=== Section Start ===

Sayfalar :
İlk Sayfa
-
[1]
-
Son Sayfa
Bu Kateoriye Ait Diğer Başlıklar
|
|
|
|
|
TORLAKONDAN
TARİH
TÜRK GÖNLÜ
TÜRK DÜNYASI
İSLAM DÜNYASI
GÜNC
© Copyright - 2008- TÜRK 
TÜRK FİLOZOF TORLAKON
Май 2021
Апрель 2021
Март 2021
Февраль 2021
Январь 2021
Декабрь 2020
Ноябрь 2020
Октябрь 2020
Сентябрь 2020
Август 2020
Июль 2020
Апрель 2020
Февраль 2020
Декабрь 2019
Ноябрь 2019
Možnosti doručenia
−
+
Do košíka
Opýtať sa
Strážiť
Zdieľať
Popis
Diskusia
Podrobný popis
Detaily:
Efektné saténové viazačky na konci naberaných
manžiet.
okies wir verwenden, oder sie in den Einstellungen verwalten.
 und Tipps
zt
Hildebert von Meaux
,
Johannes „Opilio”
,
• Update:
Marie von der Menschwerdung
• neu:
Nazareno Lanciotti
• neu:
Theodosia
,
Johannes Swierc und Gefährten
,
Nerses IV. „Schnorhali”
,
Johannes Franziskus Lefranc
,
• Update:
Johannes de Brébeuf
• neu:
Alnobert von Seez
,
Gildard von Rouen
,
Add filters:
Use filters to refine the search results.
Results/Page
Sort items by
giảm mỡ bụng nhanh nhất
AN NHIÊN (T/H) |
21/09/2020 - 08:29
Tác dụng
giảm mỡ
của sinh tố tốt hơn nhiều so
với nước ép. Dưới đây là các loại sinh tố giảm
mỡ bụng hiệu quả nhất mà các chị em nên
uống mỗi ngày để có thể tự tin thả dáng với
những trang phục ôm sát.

=== Section End ===

### TASK REQUIREMENTS
Gather every line of the records above that contains the string "giảm".

### SOLVED EXERCISE
giảm mỡ bụng nhanh nhất
giảm mỡ
với nước ép. Dưới đây là các loại sinh tố giảm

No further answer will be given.